===== SOURCE DOCUMENT =====

Analysts say ECB's stimulus that's maintained the benchmark interest rate at a record low of zero percent has outlived its usefulness. Quantitative easing should be replaced by debt monetization, which is more expansionary. Europe's big central banks, however, are still huge fans of quantitative easing -- which greatly benefits eurozone governments -- and have been since the Great Recession of 2008.

In its latest note to investors, HSBC claims the eurozone might now be at a "turning point" for economic activity due to disappointing growth in 2019.

"Investment has held up in the euro zone, albeit with France taking the baton from Germany but a sluggish global environment and easing capacity constraints point to possible weakness ahead," said HSBC Senior European Economist Fabio Balboni.

Balboni pointed out the continuing economic weakness is further evidence that it "does not take much to knock the euro zone into contraction." He noted that with the multitude of downside risks and with loose central bank monetary policy devoid of any utility, any unpleasant surprise might have a profound effect on any recovery in growth.

HSBC noted the persistent weakness of German manufacturing (largely due to a dearth of investments) remains a growth killer. Germany's industrial production figures for Q4 stood at -3.5% against market expectations of +0.1%. The stalwart services sector is now showing uncomfortable signs of weakening.

The ECB's latest lending survey indicates a fall in demand for loans, especially loans those intended for investment purposes. Balboni said loan growth to business firms seems to have peaked, even in Germany and France.

"While the manufacturing sector is showing signs of bottoming out, a V-shaped recovery seems unlikely and there are still significant risks, from U.S. tariffs to possible trade disruptions following Brexit," said HSBC.

=====

WORK TO DO —
[1] Write out the part of the eurozone passage starting at "Analysts say ECB's" and ending at "growth in 2019.".
[2] Name every country mentioned in the eurozone passage.
[3] Answer these questions from the eurozone passage.
(a) At what record low is the benchmark interest rate maintained?
(b) What is Fabio Balboni's title?
(c) According to the ECB's latest lending survey, what has fallen?
Answer using only the eurozone passage.

===== STORED RECORDS =====

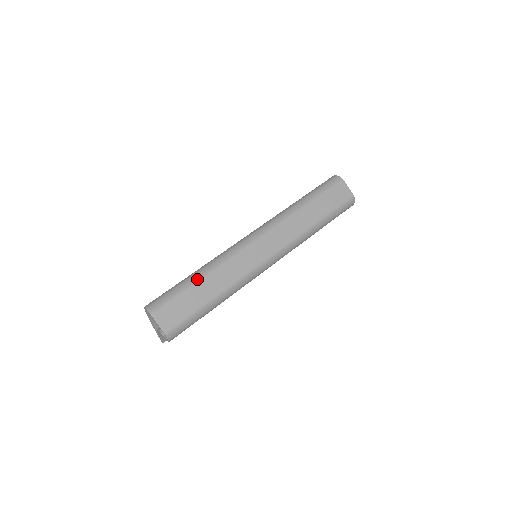
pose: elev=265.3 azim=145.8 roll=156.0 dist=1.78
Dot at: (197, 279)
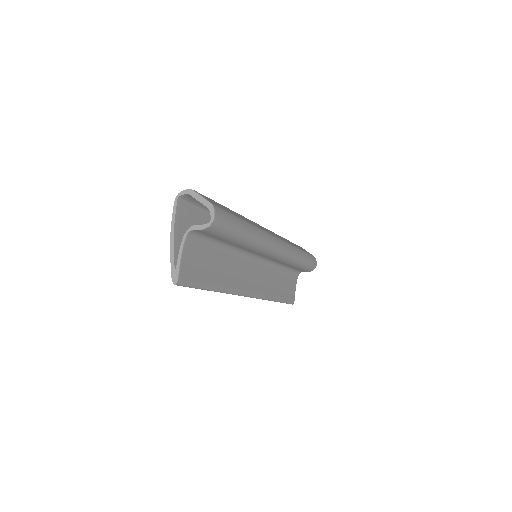
Dot at: occluded
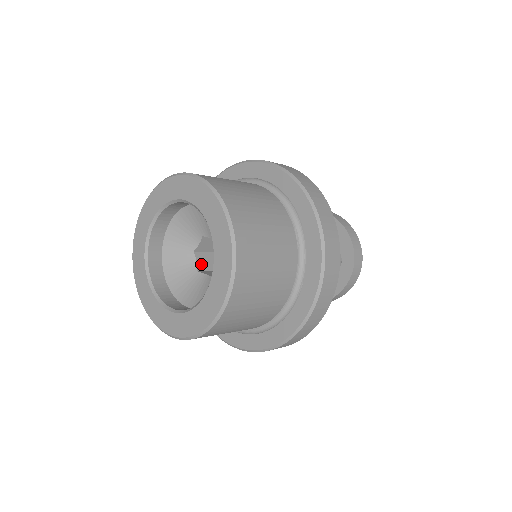
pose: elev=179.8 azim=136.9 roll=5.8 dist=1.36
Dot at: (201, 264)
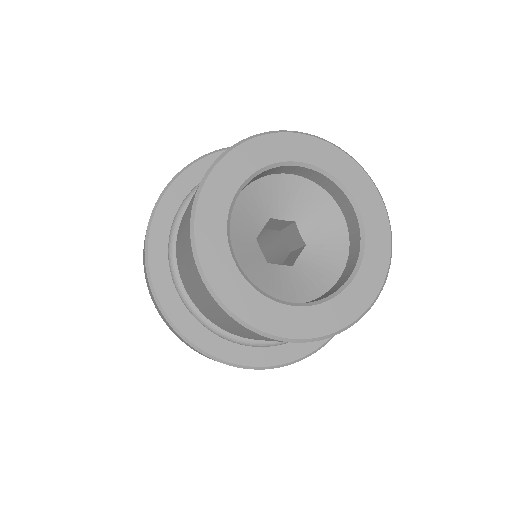
Dot at: (259, 232)
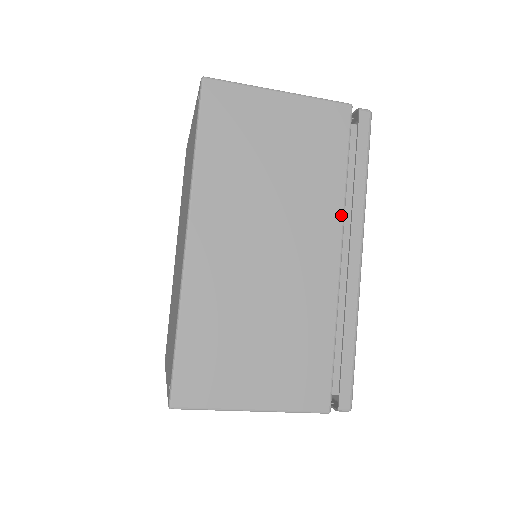
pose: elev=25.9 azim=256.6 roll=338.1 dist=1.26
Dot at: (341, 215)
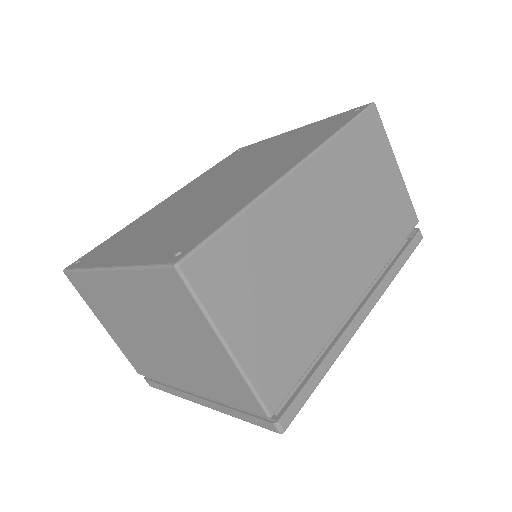
Dot at: (376, 275)
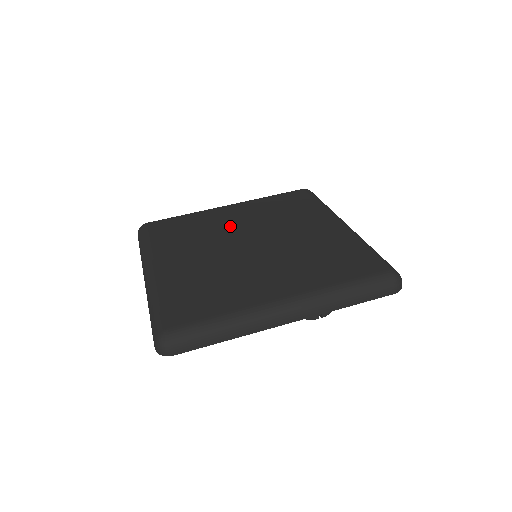
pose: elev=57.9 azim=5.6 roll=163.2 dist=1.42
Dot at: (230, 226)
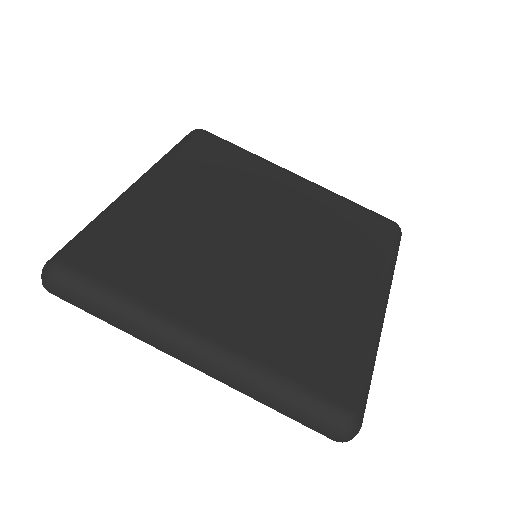
Dot at: (268, 201)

=====

RESULTS FOR THE EXERCISE —
[1]
Analysts say ECB's stimulus that's maintained the benchmark interest rate at a record low of zero percent has outlived its usefulness. Quantitative easing should be replaced by debt monetization, which is more expansionary. Europe's big central banks, however, are still huge fans of quantitative easing -- which greatly benefits eurozone governments -- and have been since the Great Recession of 2008.

In its latest note to investors, HSBC claims the eurozone might now be at a "turning point" for economic activity due to disappointing growth in 2019.

[2]
France
Germany
United States

[3]
(a) Zero percent.
(b) HSBC Senior European Economist.
(c) Demand for loans, especially loans intended for investment purposes.